Ein Interview mit Pasang Dolma Sherpa, Geschäftsführerin am Forschungs- und Entwicklungzentrum für Indigene Gemeinschaften (Center for Indigenous Peoples’ Research and Development – CIPRED) in Nepal.

Welche Auswirkungen hat der globale Klimawandel speziell in Nepal?

Die Folgen des Klimawandel sind überall zu beobachten, aber in Entwicklungsländern wie Nepal sind die Auswirkungen besonders spürbar. Nepal ist das Land, das am viertstärksten von den Auswirkungen der globalen Erwärmung betroffen ist. Wenn das Eis auf den Bergen schmilzt, laufen die Gletscherseen über. Das führt zu schweren Erdrutschen. Der Klimawandel hat überall sichtbare Auswirkungen, aber vor allem bei den indigenen Gemeinschaften, die im Wald oder in sehr abgelegenen Gebieten wohnen und die direkt von ihrem Land leben.

Sie betreiben Subsistenz-Landwirtschaft [das heißt, sie bauen Essen für ihren Eigenbedarf an]. Sie sind stark von ihrer Umwelt abhängig, zum Beispiel vom Regen und darum am meisten von den Veränderungen betroffen. Wenn es nicht rechtzeitig regnet, wenn sich die Niederschlagsmuster verändern, dann können sie ihre gewohnten Anbaumethoden nicht anwenden. Das ist einer der Umstände, mit denen indigene Gemeinschaften konfrontiert sind. Die Klimafolgen beeinflussen ganz konkret ihren Alltag.

Gespeicherte Einträge:
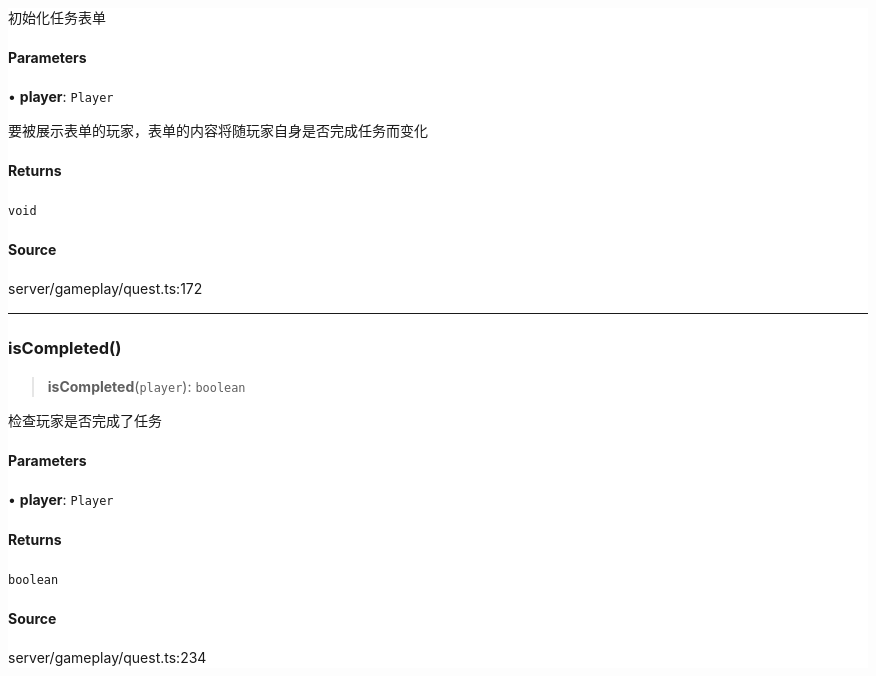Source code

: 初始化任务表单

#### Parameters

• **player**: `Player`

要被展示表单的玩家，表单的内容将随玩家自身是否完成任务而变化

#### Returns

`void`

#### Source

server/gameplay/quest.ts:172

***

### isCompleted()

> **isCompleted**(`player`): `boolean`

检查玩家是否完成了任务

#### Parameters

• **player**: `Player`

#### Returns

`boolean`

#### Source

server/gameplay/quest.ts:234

==

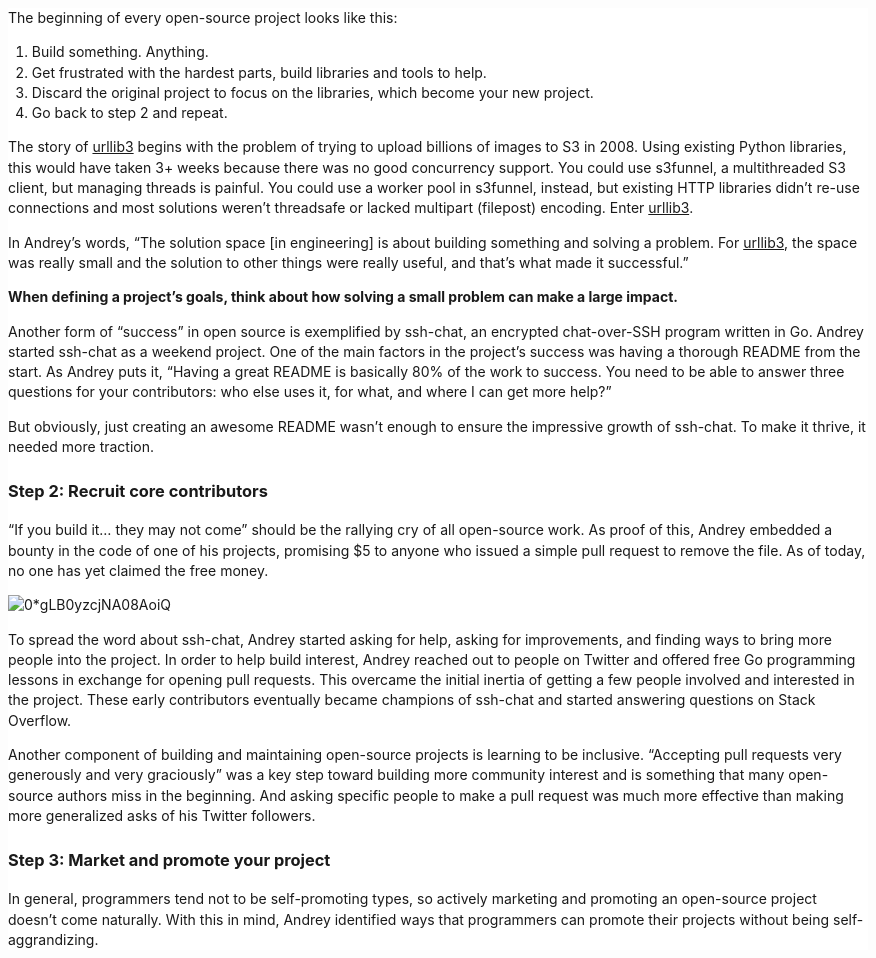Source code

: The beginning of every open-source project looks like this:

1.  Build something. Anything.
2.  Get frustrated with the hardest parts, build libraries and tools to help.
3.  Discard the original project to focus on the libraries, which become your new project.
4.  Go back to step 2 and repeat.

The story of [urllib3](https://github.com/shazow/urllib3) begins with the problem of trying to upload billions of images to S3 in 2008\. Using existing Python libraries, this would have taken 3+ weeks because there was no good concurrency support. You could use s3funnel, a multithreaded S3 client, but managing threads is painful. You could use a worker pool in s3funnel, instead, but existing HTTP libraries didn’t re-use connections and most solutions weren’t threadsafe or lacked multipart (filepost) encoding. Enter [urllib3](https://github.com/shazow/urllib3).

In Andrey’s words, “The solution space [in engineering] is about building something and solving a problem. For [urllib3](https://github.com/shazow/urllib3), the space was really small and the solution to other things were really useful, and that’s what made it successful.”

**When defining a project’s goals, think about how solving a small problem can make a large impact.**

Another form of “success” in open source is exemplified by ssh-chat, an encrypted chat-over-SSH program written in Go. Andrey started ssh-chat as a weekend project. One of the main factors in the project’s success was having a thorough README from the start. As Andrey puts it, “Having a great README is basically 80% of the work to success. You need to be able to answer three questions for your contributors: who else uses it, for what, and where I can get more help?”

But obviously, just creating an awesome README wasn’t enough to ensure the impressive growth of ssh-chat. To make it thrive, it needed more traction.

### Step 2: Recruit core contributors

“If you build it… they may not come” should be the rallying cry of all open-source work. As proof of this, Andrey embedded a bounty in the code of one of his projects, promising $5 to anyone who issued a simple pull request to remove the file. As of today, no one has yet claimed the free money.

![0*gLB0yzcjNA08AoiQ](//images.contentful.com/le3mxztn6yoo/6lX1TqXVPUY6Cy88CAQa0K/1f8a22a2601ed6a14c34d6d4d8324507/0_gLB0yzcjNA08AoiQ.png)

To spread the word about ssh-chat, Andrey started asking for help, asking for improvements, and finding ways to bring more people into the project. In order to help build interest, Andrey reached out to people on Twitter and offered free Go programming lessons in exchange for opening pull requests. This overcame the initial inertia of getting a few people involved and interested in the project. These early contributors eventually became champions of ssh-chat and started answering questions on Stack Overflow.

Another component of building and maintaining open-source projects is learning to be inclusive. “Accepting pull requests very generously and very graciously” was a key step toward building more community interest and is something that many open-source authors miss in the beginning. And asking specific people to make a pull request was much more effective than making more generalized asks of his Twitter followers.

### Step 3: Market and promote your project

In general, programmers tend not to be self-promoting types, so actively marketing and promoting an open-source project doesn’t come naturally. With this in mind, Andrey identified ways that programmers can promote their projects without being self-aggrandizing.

==

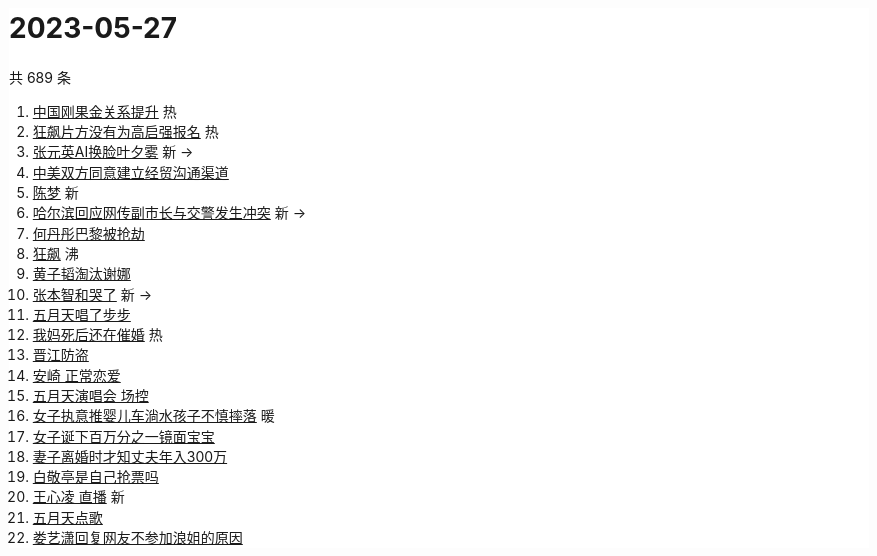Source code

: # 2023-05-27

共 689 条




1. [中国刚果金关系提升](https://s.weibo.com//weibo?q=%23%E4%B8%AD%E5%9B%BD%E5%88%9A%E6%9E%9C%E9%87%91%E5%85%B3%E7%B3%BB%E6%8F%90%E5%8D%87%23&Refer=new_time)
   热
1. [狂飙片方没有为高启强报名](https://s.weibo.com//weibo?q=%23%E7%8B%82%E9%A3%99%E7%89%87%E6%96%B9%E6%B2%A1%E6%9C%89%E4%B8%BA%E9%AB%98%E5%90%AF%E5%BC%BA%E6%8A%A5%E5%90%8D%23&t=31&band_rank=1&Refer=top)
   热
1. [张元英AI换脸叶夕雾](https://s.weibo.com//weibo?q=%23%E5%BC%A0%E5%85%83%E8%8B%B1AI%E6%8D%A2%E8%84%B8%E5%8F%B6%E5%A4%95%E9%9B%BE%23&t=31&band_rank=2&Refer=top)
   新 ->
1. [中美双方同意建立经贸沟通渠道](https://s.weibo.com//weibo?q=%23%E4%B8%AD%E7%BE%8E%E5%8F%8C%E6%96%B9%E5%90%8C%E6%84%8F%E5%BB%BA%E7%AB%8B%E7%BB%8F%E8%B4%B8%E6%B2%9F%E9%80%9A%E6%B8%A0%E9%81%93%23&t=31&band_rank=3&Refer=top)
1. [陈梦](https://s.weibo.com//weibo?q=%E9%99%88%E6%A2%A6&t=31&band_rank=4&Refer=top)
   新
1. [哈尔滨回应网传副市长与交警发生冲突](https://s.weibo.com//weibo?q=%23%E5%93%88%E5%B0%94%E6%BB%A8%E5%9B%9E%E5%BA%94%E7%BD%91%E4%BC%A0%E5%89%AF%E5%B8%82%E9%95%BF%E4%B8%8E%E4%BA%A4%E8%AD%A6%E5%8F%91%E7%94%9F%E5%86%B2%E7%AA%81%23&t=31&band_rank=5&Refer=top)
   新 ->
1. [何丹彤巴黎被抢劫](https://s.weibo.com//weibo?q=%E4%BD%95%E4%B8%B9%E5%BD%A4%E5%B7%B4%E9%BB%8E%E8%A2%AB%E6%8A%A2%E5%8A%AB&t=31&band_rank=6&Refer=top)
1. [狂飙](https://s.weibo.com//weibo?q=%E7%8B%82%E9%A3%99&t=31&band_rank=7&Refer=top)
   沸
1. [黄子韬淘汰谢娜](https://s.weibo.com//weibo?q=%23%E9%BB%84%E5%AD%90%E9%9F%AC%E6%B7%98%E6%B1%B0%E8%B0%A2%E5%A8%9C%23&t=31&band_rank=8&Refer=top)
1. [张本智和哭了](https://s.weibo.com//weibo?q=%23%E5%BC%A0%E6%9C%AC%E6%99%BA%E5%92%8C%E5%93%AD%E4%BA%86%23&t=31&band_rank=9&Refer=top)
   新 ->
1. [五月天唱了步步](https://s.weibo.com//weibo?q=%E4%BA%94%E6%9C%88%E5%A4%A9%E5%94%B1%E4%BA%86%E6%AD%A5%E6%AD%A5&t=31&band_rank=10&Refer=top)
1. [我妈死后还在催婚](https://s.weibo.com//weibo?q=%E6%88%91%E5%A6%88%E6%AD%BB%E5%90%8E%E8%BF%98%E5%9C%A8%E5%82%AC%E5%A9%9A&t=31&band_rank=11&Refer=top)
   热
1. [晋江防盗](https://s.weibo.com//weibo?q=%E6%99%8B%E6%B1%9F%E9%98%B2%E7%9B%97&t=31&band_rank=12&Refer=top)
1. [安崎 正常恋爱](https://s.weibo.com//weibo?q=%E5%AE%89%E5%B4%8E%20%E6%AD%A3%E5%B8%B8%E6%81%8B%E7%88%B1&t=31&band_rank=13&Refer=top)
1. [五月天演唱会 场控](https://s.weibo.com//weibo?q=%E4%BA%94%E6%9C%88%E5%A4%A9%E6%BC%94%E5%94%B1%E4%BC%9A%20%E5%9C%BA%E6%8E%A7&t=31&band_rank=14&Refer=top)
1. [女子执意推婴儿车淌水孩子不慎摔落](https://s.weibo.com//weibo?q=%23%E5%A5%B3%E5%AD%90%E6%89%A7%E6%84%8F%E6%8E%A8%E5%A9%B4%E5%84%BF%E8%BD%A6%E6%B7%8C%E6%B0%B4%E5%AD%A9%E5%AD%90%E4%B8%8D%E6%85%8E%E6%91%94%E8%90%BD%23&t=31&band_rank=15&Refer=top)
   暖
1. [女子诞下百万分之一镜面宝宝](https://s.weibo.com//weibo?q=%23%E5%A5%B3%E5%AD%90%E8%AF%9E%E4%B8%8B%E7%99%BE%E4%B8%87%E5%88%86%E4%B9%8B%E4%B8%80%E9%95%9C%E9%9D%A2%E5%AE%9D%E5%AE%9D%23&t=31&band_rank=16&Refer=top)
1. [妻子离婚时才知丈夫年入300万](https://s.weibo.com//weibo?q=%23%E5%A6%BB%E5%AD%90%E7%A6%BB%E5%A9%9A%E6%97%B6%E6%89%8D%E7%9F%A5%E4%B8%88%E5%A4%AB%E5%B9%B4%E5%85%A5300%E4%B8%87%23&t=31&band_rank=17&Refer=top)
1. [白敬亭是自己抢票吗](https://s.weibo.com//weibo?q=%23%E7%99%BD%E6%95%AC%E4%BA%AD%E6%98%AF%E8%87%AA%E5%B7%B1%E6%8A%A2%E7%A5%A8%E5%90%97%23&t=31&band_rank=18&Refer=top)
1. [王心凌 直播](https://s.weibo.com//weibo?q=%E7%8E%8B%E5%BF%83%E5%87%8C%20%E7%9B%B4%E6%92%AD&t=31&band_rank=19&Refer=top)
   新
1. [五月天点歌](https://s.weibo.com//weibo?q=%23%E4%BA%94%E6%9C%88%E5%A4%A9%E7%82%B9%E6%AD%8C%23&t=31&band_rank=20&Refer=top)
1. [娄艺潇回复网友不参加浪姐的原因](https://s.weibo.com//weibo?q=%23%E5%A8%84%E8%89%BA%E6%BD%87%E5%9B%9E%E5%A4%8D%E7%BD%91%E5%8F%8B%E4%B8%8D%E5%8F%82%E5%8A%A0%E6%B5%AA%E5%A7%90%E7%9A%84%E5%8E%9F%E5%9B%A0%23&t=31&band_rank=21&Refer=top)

• Arbeitsanweisungen:
1. Wie stark ist Nepal laut dem Interview zum Klimawandel in Nepal im Vergleich zu anderen Ländern von der globalen Erwärmung betroffen?
2. Ersetze in den Datenzeilen von der Zeile mit „### Step 3: Market and promote your project“ bis einschließlich der Zeile mit „In general, programmers“ jedes „programmers“ durch „developers“. Gib nur diese Zeilen wieder.

• Gelöste Aufgaben:
1. Nepal ist das Land, das am viertstärksten von den Auswirkungen der globalen Erwärmung betroffen ist.

2.
### Step 3: Market and promote your project

In general, developers tend not to be self-promoting types, so actively marketing and promoting an open-source project doesn’t come naturally. With this in mind, Andrey identified ways that developers can promote their projects without being self-aggrandizing.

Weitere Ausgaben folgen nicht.